What has been touted as a traditionally American dish, right up there with apple pie, actually has its roots in France, where coastal fishermen were known to prepare batches of the hearty concoction in a cauldron, or chaudie re, from which the term chowder originates. Moreover, according to author Richard J. Hooker in "Food and Drink in America" (The Bobbs-Merrill Company, 1981), the earliest American adaption included neither milk nor tomatoes but simply "fish, onions, biscuits and water."

Fortunately for the judges of Boston's Harborfest chowderfest competition, which coincides with a week's worth of celebration including the 4th of July, the soups served along the waterfront are somewhat more complex. Last year, an estimated 6,000 visitors put their palates to the test by sampling the soups of 10 local eateries to determine which made the city's best chowder. After a full day of tasting -- and for the second year in a row -- the fledgling Turner Fisheries Restaurant, named after the respected Boston wholesaler, was awarded first prize. On July 5, the eatery hopes to capture the coveted title a third straight time.

You won't have to wait until summer or travel any further than your local market to prepare the restaurant's purist version of clam chowder, certain to please that cream-loving contingent. The key to this recipe is in the fresh clams, so be sure to select a market with a good fish counter, avoiding clams that are cracked or even slightly opened. The award-winning recipe uses white pepper and bay leaf, which are listed as optional ingredients in this Express Lane adaptation.
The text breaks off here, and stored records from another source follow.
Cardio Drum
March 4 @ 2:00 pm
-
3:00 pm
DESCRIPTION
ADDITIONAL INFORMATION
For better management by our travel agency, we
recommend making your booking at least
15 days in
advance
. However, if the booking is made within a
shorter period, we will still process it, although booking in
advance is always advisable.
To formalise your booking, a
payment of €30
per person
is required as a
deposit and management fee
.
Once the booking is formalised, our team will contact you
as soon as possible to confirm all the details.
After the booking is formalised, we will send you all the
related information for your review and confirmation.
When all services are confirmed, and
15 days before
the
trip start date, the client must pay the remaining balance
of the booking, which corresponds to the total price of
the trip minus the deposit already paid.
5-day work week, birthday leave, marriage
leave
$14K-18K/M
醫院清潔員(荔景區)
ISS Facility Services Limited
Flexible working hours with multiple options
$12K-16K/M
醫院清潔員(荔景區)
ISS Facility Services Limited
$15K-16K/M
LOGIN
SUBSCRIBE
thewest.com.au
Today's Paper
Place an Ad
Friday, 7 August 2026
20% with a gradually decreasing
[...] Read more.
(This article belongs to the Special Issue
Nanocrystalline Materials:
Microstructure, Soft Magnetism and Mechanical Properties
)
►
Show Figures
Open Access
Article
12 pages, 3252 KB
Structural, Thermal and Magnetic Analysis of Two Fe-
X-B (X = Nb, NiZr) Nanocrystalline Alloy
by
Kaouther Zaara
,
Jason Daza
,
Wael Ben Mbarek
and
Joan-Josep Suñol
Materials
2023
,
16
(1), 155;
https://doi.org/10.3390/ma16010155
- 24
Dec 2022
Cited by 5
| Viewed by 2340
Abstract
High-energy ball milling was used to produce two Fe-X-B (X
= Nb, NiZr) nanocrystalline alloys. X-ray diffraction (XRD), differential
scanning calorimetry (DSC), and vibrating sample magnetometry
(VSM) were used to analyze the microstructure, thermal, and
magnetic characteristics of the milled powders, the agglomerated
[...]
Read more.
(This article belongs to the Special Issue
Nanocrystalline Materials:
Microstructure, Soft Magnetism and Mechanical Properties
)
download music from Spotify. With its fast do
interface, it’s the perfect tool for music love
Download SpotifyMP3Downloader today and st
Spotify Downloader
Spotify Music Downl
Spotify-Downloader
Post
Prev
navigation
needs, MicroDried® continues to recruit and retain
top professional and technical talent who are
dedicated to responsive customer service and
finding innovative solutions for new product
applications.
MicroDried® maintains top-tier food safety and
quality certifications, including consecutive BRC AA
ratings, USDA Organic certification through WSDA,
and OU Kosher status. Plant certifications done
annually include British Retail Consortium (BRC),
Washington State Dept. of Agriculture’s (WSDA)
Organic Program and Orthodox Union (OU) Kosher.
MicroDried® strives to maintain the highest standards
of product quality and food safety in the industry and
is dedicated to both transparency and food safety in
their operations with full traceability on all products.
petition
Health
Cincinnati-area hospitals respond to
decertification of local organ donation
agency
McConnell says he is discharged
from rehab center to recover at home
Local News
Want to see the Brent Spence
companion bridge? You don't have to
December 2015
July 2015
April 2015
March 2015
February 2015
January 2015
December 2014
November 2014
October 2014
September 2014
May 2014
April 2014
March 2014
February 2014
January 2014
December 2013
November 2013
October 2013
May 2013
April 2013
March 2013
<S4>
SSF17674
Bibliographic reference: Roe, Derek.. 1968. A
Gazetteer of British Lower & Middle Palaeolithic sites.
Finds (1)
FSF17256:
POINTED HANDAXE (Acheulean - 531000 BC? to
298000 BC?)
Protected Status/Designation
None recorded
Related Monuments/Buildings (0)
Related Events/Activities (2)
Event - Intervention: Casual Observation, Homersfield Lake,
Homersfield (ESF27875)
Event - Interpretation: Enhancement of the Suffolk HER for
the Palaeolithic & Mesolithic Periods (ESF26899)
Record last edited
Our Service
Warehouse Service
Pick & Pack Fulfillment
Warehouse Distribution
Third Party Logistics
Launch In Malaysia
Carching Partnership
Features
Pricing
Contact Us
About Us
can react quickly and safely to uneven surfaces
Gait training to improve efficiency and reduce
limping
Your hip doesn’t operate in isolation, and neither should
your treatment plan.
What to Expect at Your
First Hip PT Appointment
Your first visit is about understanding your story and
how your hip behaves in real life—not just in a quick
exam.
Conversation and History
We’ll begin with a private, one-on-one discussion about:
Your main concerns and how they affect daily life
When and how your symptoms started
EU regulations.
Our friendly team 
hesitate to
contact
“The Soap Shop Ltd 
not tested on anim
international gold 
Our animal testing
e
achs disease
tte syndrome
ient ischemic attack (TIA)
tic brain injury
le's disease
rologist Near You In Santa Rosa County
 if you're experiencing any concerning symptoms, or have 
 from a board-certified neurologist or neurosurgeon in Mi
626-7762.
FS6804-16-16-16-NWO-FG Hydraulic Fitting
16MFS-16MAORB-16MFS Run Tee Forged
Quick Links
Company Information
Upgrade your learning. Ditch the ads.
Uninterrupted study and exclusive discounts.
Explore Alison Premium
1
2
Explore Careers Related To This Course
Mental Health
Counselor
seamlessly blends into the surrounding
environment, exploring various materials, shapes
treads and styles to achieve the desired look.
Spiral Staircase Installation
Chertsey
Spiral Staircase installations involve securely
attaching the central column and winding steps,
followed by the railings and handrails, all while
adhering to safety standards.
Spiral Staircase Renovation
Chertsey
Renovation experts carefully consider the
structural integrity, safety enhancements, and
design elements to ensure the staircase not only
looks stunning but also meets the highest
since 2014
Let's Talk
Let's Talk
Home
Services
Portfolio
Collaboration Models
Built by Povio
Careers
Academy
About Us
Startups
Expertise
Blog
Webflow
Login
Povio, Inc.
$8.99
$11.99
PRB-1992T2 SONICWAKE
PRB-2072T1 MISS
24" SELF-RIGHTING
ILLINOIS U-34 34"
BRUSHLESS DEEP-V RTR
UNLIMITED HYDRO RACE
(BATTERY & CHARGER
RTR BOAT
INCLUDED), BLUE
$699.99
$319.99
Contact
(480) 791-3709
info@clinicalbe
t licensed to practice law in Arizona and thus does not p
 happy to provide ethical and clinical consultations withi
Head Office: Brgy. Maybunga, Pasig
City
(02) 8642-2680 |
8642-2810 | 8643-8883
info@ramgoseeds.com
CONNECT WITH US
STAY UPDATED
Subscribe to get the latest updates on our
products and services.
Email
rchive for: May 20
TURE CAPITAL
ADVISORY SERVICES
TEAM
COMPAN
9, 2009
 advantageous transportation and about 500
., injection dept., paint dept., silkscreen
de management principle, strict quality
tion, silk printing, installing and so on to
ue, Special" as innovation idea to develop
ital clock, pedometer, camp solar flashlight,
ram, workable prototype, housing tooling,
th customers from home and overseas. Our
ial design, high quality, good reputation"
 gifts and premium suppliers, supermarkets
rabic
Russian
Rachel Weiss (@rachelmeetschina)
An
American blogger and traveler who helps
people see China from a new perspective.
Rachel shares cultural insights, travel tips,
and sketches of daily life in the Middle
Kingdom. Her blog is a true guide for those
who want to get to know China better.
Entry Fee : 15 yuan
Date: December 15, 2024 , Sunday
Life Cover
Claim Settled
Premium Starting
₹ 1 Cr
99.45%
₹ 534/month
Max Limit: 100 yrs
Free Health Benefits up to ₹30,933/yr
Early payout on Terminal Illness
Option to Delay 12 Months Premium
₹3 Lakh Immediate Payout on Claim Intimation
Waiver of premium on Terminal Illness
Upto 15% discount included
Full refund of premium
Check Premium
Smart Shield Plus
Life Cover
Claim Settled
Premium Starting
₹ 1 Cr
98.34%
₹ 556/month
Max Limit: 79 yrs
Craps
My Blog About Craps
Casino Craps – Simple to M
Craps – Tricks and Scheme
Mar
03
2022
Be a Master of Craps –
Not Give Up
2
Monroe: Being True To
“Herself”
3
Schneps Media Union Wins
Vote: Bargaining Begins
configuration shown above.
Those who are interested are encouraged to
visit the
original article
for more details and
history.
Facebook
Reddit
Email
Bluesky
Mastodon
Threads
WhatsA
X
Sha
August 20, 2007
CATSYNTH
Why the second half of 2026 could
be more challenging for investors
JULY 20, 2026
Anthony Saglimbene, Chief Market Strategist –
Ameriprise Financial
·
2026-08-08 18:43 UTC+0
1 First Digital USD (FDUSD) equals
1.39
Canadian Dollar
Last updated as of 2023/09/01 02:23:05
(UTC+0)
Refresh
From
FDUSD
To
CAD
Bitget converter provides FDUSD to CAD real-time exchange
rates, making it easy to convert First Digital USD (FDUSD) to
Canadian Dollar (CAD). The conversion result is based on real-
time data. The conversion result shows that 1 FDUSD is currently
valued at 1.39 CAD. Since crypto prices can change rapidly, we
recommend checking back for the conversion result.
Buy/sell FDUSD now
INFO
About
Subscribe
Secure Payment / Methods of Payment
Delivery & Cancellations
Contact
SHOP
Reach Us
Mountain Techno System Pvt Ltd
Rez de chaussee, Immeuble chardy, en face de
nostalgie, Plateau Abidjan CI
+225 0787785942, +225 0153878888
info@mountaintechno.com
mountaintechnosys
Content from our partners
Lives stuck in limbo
Express Lane list: Cherrystone clams, garlic, onion, celery, thyme, potato, clam juice, whipping cream TURNER FISHERIES RESTAURANT'S CLAM CHOWDER (8 to 10 servings)

16 cherrystone clams

1/2 cup clarified butter

1 large clove minced garlic

1 medium onion, diced

2 ribs celery, diced

1/4 teaspoon thyme

1/2 teaspoon white pepper (optional)

1 bay leaf (optional)

1/2 cup flour

1 large potato, diced

Approximately 32 ounces clam juice (including that reserved from steamed clams)

1 pint whipping cream

Freshly ground pepper to taste

Wash clams thoroughly. Place them in a heavy-bottomed pot with 1/2 cup water. Cover tightly and steam until clams open, approximately 3 to 5 minutes. Remove clams from shells, chop coarsely and reserve, along with broth, in a separate container.

In the same pot, gently heat the clarified butter and add the garlic; saute' 2 to 3 minutes. Add onion, celery, thyme and optional spices. Saute' until onions are translucent. Add flour to make a roux, stirring constantly to avoid lumps and cooking 1 to 2 minutes. Be careful that the mixture does not brown or burn. Slowly add clam juice (including that which was reserved), stirring to avoid lumps. Simmer 10 minutes. Add potatoes and cook until tender. Stir well to avoid clumping. Add cream and clams; return to a quick boil and season to taste with freshly ground pepper.